▸ PROBLEM DETAILS
All records, exactly as written, minus the pictures: copy them out.

▸ DATA SUPPLIED
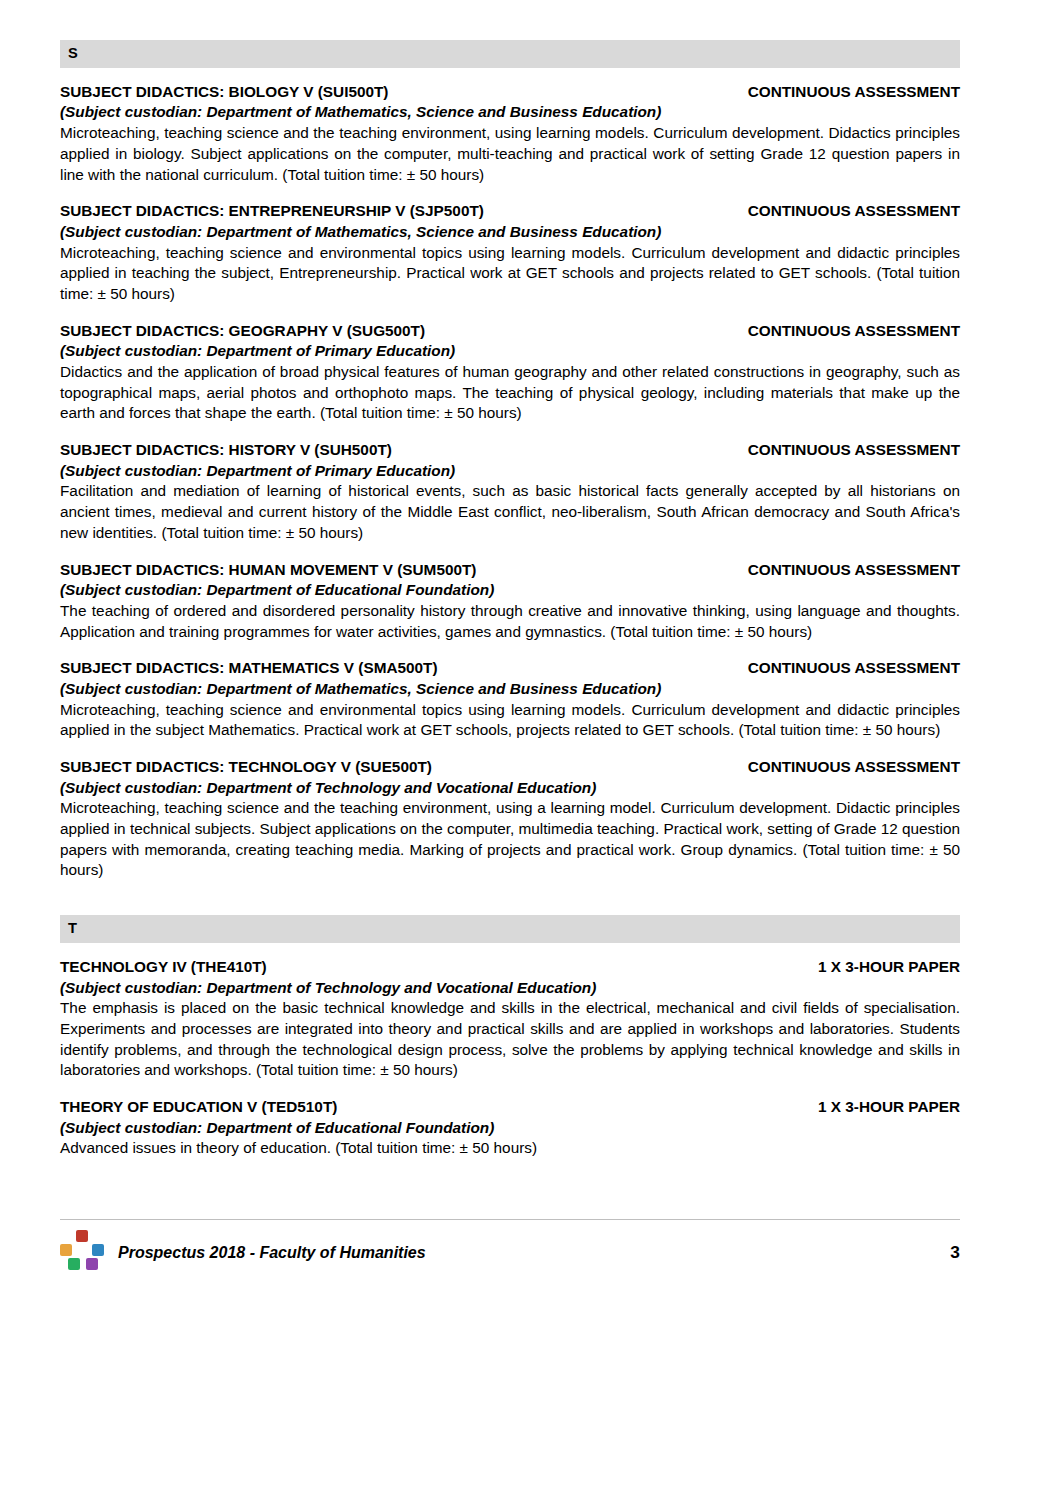S
SUBJECT DIDACTICS: BIOLOGY V (SUI500T) CONTINUOUS ASSESSMENT
(Subject custodian: Department of Mathematics, Science and Business Education)
Microteaching, teaching science and the teaching environment, using learning models. Curriculum development. Didactics principles applied in biology. Subject applications on the computer, multi-teaching and practical work of setting Grade 12 question papers in line with the national curriculum. (Total tuition time: ± 50 hours)
SUBJECT DIDACTICS: ENTREPRENEURSHIP V (SJP500T) CONTINUOUS ASSESSMENT
(Subject custodian: Department of Mathematics, Science and Business Education)
Microteaching, teaching science and environmental topics using learning models. Curriculum development and didactic principles applied in teaching the subject, Entrepreneurship. Practical work at GET schools and projects related to GET schools. (Total tuition time: ± 50 hours)
SUBJECT DIDACTICS: GEOGRAPHY V (SUG500T) CONTINUOUS ASSESSMENT
(Subject custodian: Department of Primary Education)
Didactics and the application of broad physical features of human geography and other related constructions in geography, such as topographical maps, aerial photos and orthophoto maps. The teaching of physical geology, including materials that make up the earth and forces that shape the earth. (Total tuition time: ± 50 hours)
SUBJECT DIDACTICS: HISTORY V (SUH500T) CONTINUOUS ASSESSMENT
(Subject custodian: Department of Primary Education)
Facilitation and mediation of learning of historical events, such as basic historical facts generally accepted by all historians on ancient times, medieval and current history of the Middle East conflict, neo-liberalism, South African democracy and South Africa's new identities. (Total tuition time: ± 50 hours)
SUBJECT DIDACTICS: HUMAN MOVEMENT V (SUM500T) CONTINUOUS ASSESSMENT
(Subject custodian: Department of Educational Foundation)
The teaching of ordered and disordered personality history through creative and innovative thinking, using language and thoughts. Application and training programmes for water activities, games and gymnastics. (Total tuition time: ± 50 hours)
SUBJECT DIDACTICS: MATHEMATICS V (SMA500T) CONTINUOUS ASSESSMENT
(Subject custodian: Department of Mathematics, Science and Business Education)
Microteaching, teaching science and environmental topics using learning models. Curriculum development and didactic principles applied in the subject Mathematics. Practical work at GET schools, projects related to GET schools. (Total tuition time: ± 50 hours)
SUBJECT DIDACTICS: TECHNOLOGY V (SUE500T) CONTINUOUS ASSESSMENT
(Subject custodian: Department of Technology and Vocational Education)
Microteaching, teaching science and the teaching environment, using a learning model. Curriculum development. Didactic principles applied in technical subjects. Subject applications on the computer, multimedia teaching. Practical work, setting of Grade 12 question papers with memoranda, creating teaching media. Marking of projects and practical work. Group dynamics. (Total tuition time: ± 50 hours)
T
TECHNOLOGY IV (THE410T) 1 X 3-HOUR PAPER
(Subject custodian: Department of Technology and Vocational Education)
The emphasis is placed on the basic technical knowledge and skills in the electrical, mechanical and civil fields of specialisation. Experiments and processes are integrated into theory and practical skills and are applied in workshops and laboratories. Students identify problems, and through the technological design process, solve the problems by applying technical knowledge and skills in laboratories and workshops. (Total tuition time: ± 50 hours)
THEORY OF EDUCATION V (TED510T) 1 X 3-HOUR PAPER
(Subject custodian: Department of Educational Foundation)
Advanced issues in theory of education. (Total tuition time: ± 50 hours)
Prospectus 2018 - Faculty of Humanities
3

▸ FINISHED TASK
S
SUBJECT DIDACTICS: BIOLOGY V (SUI500T) CONTINUOUS ASSESSMENT
(Subject custodian: Department of Mathematics, Science and Business Education)
Microteaching, teaching science and the teaching environment, using learning models. Curriculum development. Didactics principles applied in biology. Subject applications on the computer, multi-teaching and practical work of setting Grade 12 question papers in line with the national curriculum. (Total tuition time: ± 50 hours)
SUBJECT DIDACTICS: ENTREPRENEURSHIP V (SJP500T) CONTINUOUS ASSESSMENT
(Subject custodian: Department of Mathematics, Science and Business Education)
Microteaching, teaching science and environmental topics using learning models. Curriculum development and didactic principles applied in teaching the subject, Entrepreneurship. Practical work at GET schools and projects related to GET schools. (Total tuition time: ± 50 hours)
SUBJECT DIDACTICS: GEOGRAPHY V (SUG500T) CONTINUOUS ASSESSMENT
(Subject custodian: Department of Primary Education)
Didactics and the application of broad physical features of human geography and other related constructions in geography, such as topographical maps, aerial photos and orthophoto maps. The teaching of physical geology, including materials that make up the earth and forces that shape the earth. (Total tuition time: ± 50 hours)
SUBJECT DIDACTICS: HISTORY V (SUH500T) CONTINUOUS ASSESSMENT
(Subject custodian: Department of Primary Education)
Facilitation and mediation of learning of historical events, such as basic historical facts generally accepted by all historians on ancient times, medieval and current history of the Middle East conflict, neo-liberalism, South African democracy and South Africa's new identities. (Total tuition time: ± 50 hours)
SUBJECT DIDACTICS: HUMAN MOVEMENT V (SUM500T) CONTINUOUS ASSESSMENT
(Subject custodian: Department of Educational Foundation)
The teaching of ordered and disordered personality history through creative and innovative thinking, using language and thoughts. Application and training programmes for water activities, games and gymnastics. (Total tuition time: ± 50 hours)
SUBJECT DIDACTICS: MATHEMATICS V (SMA500T) CONTINUOUS ASSESSMENT
(Subject custodian: Department of Mathematics, Science and Business Education)
Microteaching, teaching science and environmental topics using learning models. Curriculum development and didactic principles applied in the subject Mathematics. Practical work at GET schools, projects related to GET schools. (Total tuition time: ± 50 hours)
SUBJECT DIDACTICS: TECHNOLOGY V (SUE500T) CONTINUOUS ASSESSMENT
(Subject custodian: Department of Technology and Vocational Education)
Microteaching, teaching science and the teaching environment, using a learning model. Curriculum development. Didactic principles applied in technical subjects. Subject applications on the computer, multimedia teaching. Practical work, setting of Grade 12 question papers with memoranda, creating teaching media. Marking of projects and practical work. Group dynamics. (Total tuition time: ± 50 hours)
T
TECHNOLOGY IV (THE410T) 1 X 3-HOUR PAPER
(Subject custodian: Department of Technology and Vocational Education)
The emphasis is placed on the basic technical knowledge and skills in the electrical, mechanical and civil fields of specialisation. Experiments and processes are integrated into theory and practical skills and are applied in workshops and laboratories. Students identify problems, and through the technological design process, solve the problems by applying technical knowledge and skills in laboratories and workshops. (Total tuition time: ± 50 hours)
THEORY OF EDUCATION V (TED510T) 1 X 3-HOUR PAPER
(Subject custodian: Department of Educational Foundation)
Advanced issues in theory of education. (Total tuition time: ± 50 hours)
Prospectus 2018 - Faculty of Humanities
3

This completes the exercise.